Il personaggio che chiude Non al denaro, non all’amore né al cielo. L’unico che De André chiama per nome. Uno di quegli esseri umani in grado di vedere nel mondo qualcosa di speciale. Che sia il ricordo di una donna nel turbinare della polvere oppure una sassata improvvisa da trenta metri a scagliare il pallone sotto la traversa. Perennemente in bilico tra vocazione e dannazione, il Jones di Faber e Balotelli combattono contro lo stesso demone: l’obbligo di dover ogni giorno offrire al pubblico la massima espressione del proprio talento. Il primo sembra trovare liberazione rinunciando alla sua arte, Mario potrebbe regalarsi due ultimi giri di valzer. Per non vivere di rimpianti è tardi, e il lasciarsi con ultimo ricordo positivo dipende solo da lui.

Il pescatore

Un solco lungo il viso come una specie di sorriso. L’immagine più famosa di Fabrizio De André è la summa finale del nostro viaggio.
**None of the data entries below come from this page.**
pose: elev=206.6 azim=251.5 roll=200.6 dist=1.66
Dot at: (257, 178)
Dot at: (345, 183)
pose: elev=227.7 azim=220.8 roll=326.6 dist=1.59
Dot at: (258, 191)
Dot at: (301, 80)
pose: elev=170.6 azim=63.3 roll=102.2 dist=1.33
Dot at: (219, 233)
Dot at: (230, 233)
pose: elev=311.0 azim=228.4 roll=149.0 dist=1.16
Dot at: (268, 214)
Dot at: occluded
Il pescatore che non si cura se ad aver fame sia un povero diavolo o un assassino è lo specchio del dilemma interiore che ogni animo sportivo ha vissuto nei confronti di un atleta che, almeno una volta nella vita, è riuscito ad emozionarlo. La consapevolezza che, al termine del cammino, la bilancia tra attimi opachi e riflessi di gloria penderà decisamente verso i primi non ci impedisce di offrire sempre un’ultima occasione, un’ultima maglia.

Che ruolo rivestirà Mario Balotelli, come detto all’inizio, non sono in grado di saperlo. Se però ho in qualche modo compreso il messaggio che Fabrizio De André ha voluto trasmetterci, è che, in fondo, si tratta di un dubbio che non dobbiamo nemmeno porci. La giornata farà il suo corso e, alla luce del tramonto, scopriremo se ci sarà un sorriso sul volto del popolo genoano.